The Government has been accused of undermining a “key source” of clean, home-grown energy with changes to the subsidies for solar farms.
Support for new large scale solar farms under the existing “renewables obligation” would be stopped from April next year, two years before it ends for other renewable technologies, as part of proposals published for consultation today.
The Department of Energy and Climate Change (Decc) said the move was necessary because the solar farm sector has been growing faster than expected.
Without changes, more solar could be deployed than is affordable under the system of subsidies for renewables, which are paid for from consumer energy bills, Decc said.
Solar farms, which cover fields or other areas of ground in panels to generate electricity from the sun, can be controversial because of their visual impact on the countryside.
The Government wants to focus its support towards deploying more solar panels on the top of industrial and public sector buildings, which it says provides benefits such as more jobs and lower energy loss than solar farms.
A Decc spokesman said: “Solar photovoltaics is an integral part of the UK’s energy mix and we want to see this success story continue. Our recent Solar Strategy will ensure we remain a leading destination for investment and deployment of solar energy.
“As renewable technology matures and costs come down it is right those savings are passed on to consumers.
“Our ultimate goal is for renewables to be competitive with other forms of electricity generation and we will balance government support with the need to provide value for money to consumers and bring on essential new investment.”
But the solar industry and environmental groups accused the Government of singling out solar farms for unfair treatment and of threatening jobs and investment in renewables by creating new uncertainty with policy changes.
The Solar Trade Association (STA) said solar had been on track, before the changes, to be the cheapest source of low-carbon power by 2018.
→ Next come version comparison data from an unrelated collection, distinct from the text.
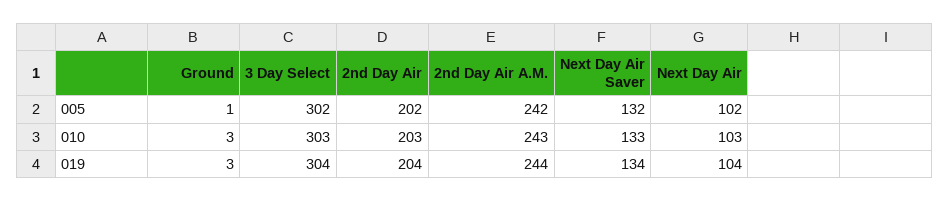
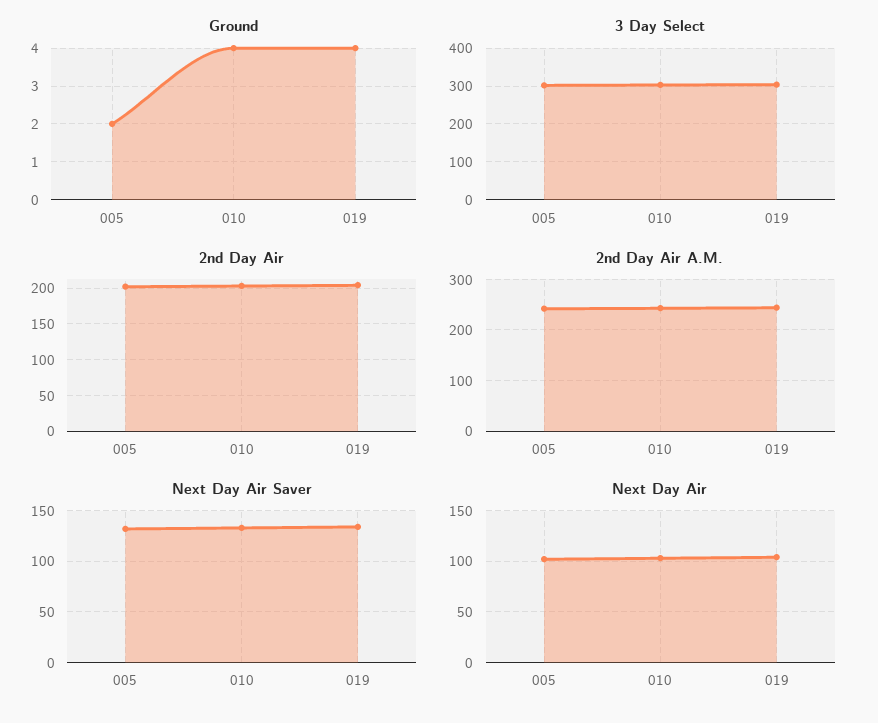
Ground, 005: 1 -> 2
Ground, 010: 3 -> 4
Ground, 019: 3 -> 4

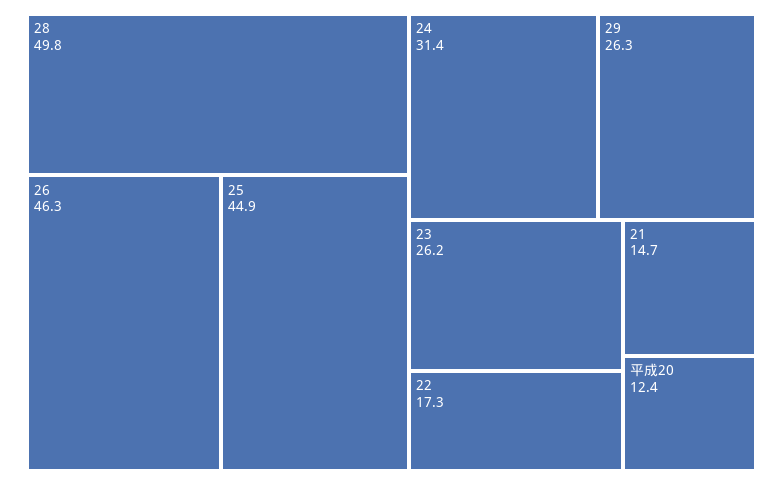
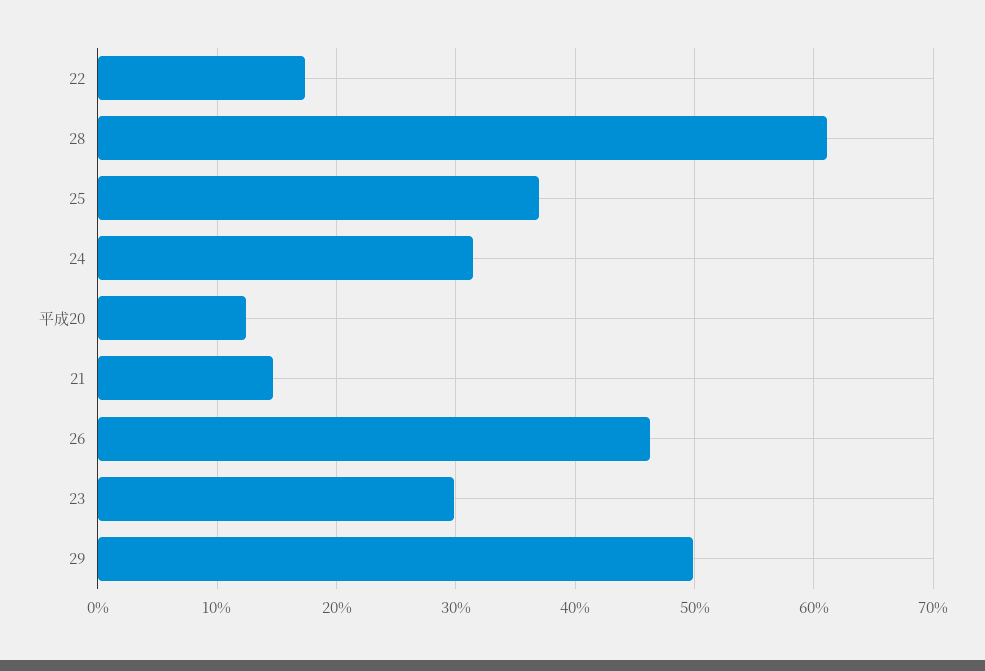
28: 49.8 -> 61
25: 44.9 -> 37
29: 26.3 -> 50
23: 26.2 -> 30

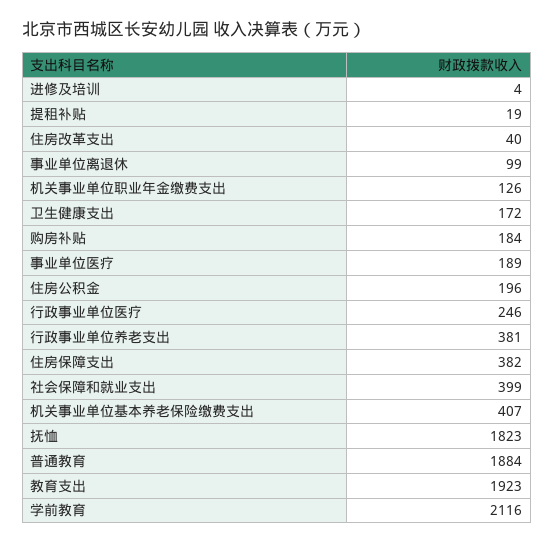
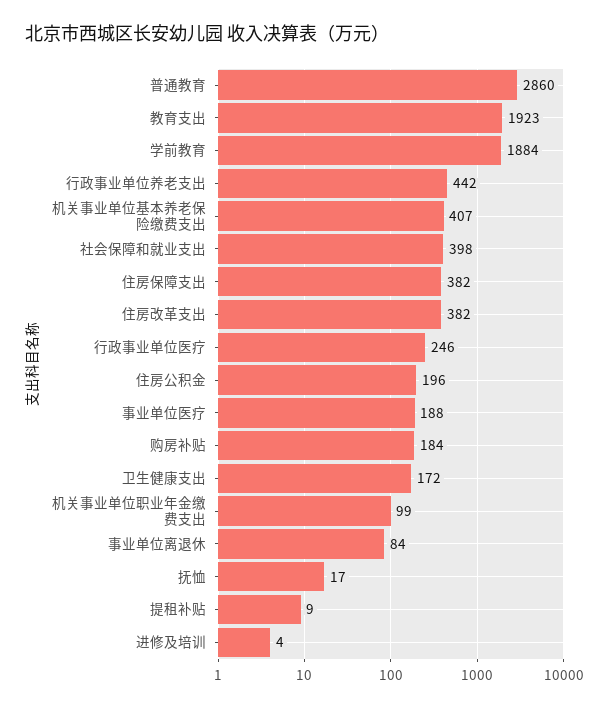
提租补贴: 19 -> 9
住房改革支出: 40 -> 382
事业单位离退休: 99 -> 84
机关事业单位职业年金缴费支出: 126 -> 99
事业单位医疗: 189 -> 188
行政事业单位养老支出: 381 -> 442
社会保障和就业支出: 399 -> 398
抚恤: 1823 -> 17
普通教育: 1884 -> 2860
学前教育: 2116 -> 1884

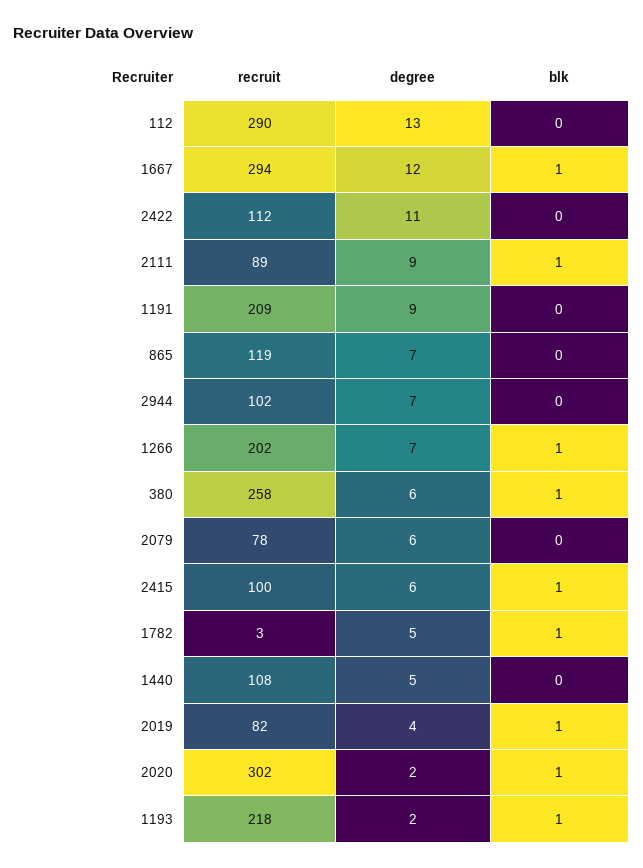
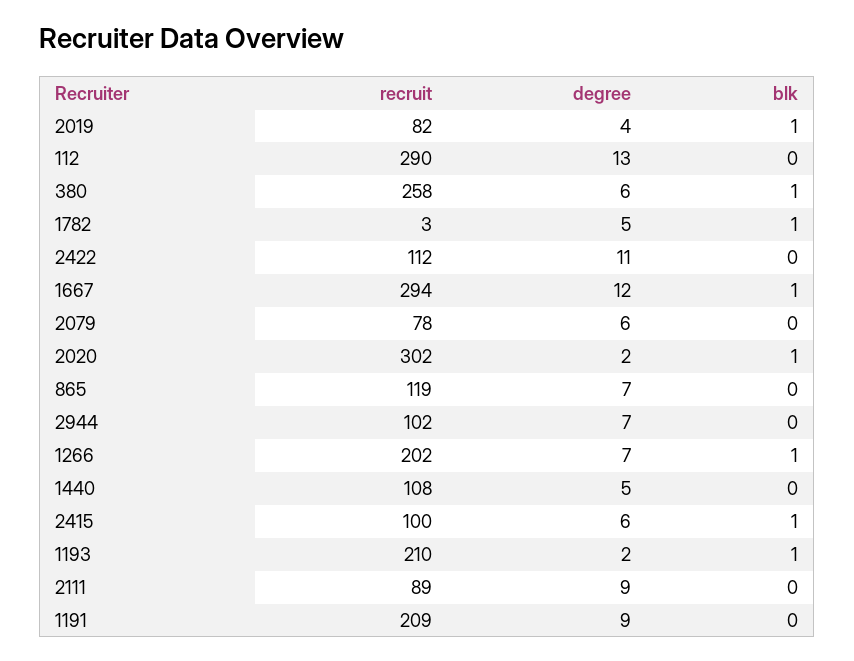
blk, 2111: 1 -> 0
recruit, 1193: 218 -> 210

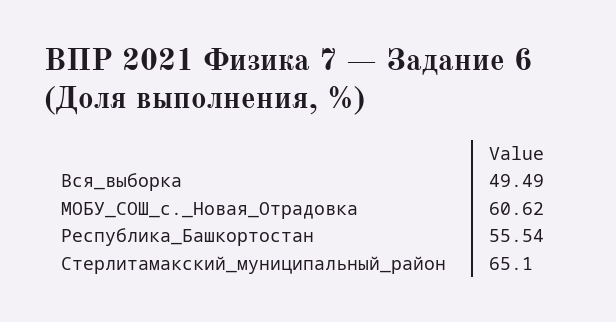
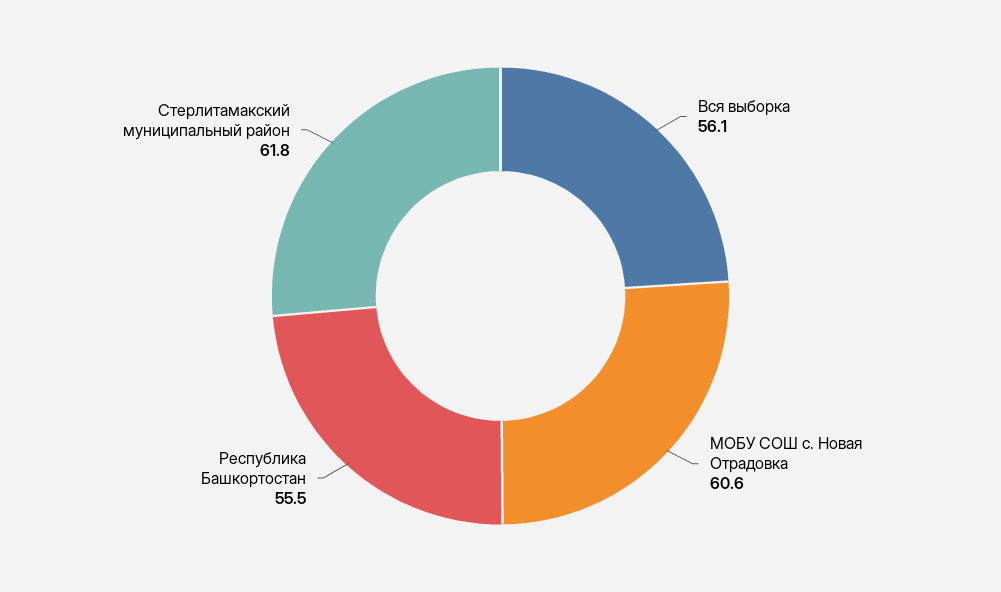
Вся_выборка: 49.49 -> 56.1
Стерлитамакский_муниципальный_район: 65.1 -> 61.8

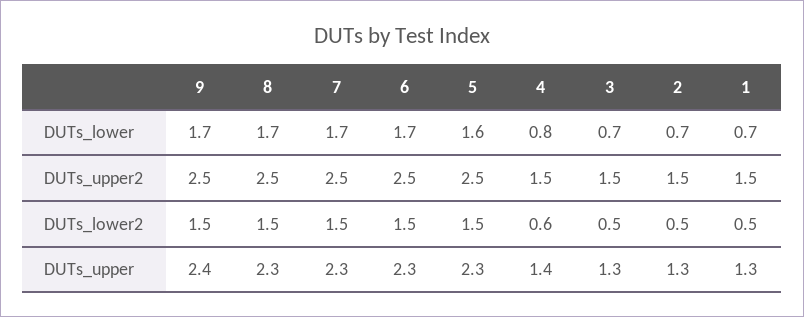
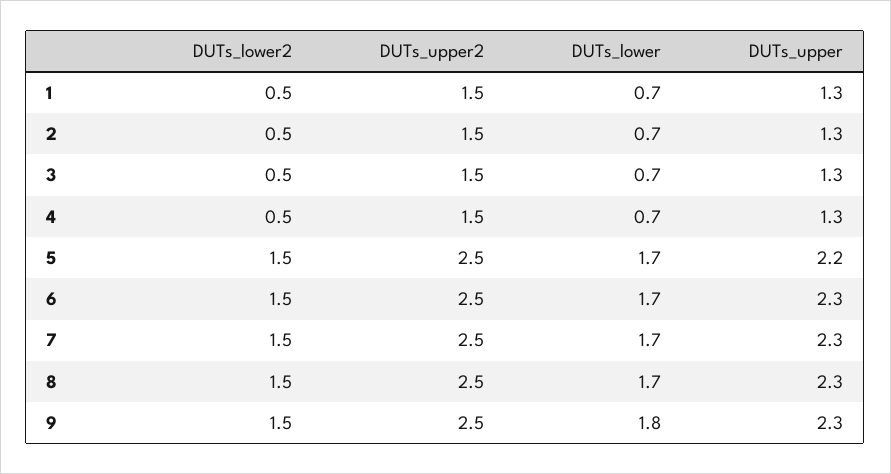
9, DUTs_lower: 1.7 -> 1.8
5, DUTs_lower: 1.6 -> 1.7
4, DUTs_lower: 0.8 -> 0.7
4, DUTs_lower2: 0.6 -> 0.5
9, DUTs_upper: 2.4 -> 2.3
5, DUTs_upper: 2.3 -> 2.2
4, DUTs_upper: 1.4 -> 1.3

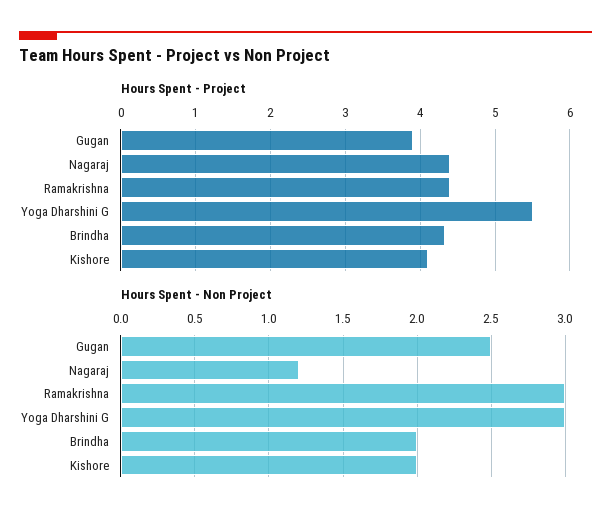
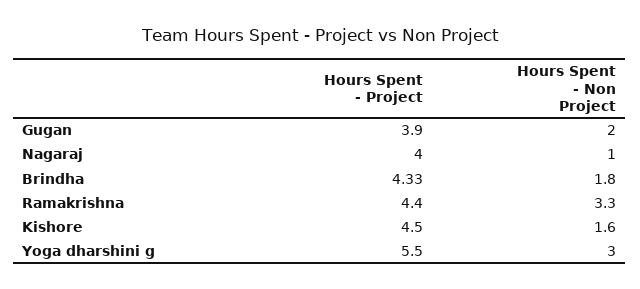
Hours Spent - Project, Nagaraj: 4.4 -> 4
Hours Spent - Project, Kishore: 4.1 -> 4.5
Hours Spent - Non Project, Gugan: 2.5 -> 2
Hours Spent - Non Project, Nagaraj: 1.2 -> 1
Hours Spent - Non Project, Ramakrishna: 3 -> 3.3
Hours Spent - Non Project, Brindha: 2 -> 1.8
Hours Spent - Non Project, Kishore: 2 -> 1.6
The amount of solar farms currently installed would make up just 5% of next year’s subsidy budget, and even if the amount installed doubled this year, it would still account for just 9% of the budget, the association said.
Under proposals for the new system of support, renewable power developers will have to bid against each for subsidies in auctions, which would disadvantage smaller businesses such as solar companies, the STA said.
The move to curb solar farm development comes just weeks after the announcement that the Tories would scrap subsidies for onshore wind farms if elected in 2015.
Recent research for Decc found that 85% of people supported solar developments and 70% backed onshore wind, while fracking for shale gas – which is supported by senior ministers – garnered just 29% support from the public.
Greenpeace UK chief scientist Dr Doug Parr said: “Solar is hugely popular in the UK, costs are falling faster than for any other energy source, and the latest technology is on track to beat nuclear on price.
“Sowing uncertainty for a key source of clean, homegrown energy, as ministers are doing, makes no economic, political, or strategic sense.
“The fracking industry makes wild claims about getting us off energy imports and gets everything it wants from Government even though it’s locally unpopular and production is a decade away.
“Instead an industry like solar that enjoys strong public backing and is delivering electricity and jobs right now has to keep reacting to routine cycles of uncertainty and reviews.”
Friends of the Earth Energy Campaigner Alasdair Cameron said: “This review shows that the Government’s renewables strategy is in some disarray and struggling to catch up with developments.
“Every time a renewable energy technology starts to do well it gets hit by a wave of Government uncertainty, which pushes up costs and threatens jobs and investment.
“Attacking large-scale solar parks, while doing almost nothing to boost rooftop systems, is another sign of this Government’s piecemeal approach to policy making.
“UK renewables should be the cornerstone of future UK energy policy – not fracking. But yet again the Government has totally underestimated its potential.”
Juliet Davenport, founder and chief executive of Good Energy, said: “The solar sector needs a stable policy framework from which to grow – we believe if properly supported now, it could compete equally on cost with other technologies by the end of this decade.
“What it does not need is revised levels of support and political uncertainty, which will serve only to stifle investment, growth, competition and ultimately, the opportunity to make a meaningful low-cost, low-carbon contribution to the UK’s longer-term energy security.
STA chief executive Paul Barwell said: “We had forecast solar could be cheaper than onshore wind by 2018, but for this to happen we needed stable policy sustaining a high-volume market. The Government is actually moving to slow down solar’s cost reductions towards grid parity.
“The industry will be alarmed by these proposals and surprised to be singled out for harsh treatment. It does look like the Government is seeking to define the energy mix and hiding behind the false excuse of ’budget management’.
“If these proposals go through they will knock the industry’s extraordinary progress back, and actually reduce healthy competition in the renewables sector.”
Seb Berry, solar company Solarcentury’s head of public affairs, said: “Today’s announcement is unnecessary and totally at odds with the Government’s desire to reduce the cost to energy bill payers of delivering the 2020 renewable energy target.
“Following close behind recent unhelpful media coverage of onshore wind policy, this policy proposal will undermine investor confidence in the entire UK renewable energy sector, by removing at a stroke the short and medium-term policy certainty required for major project investments.”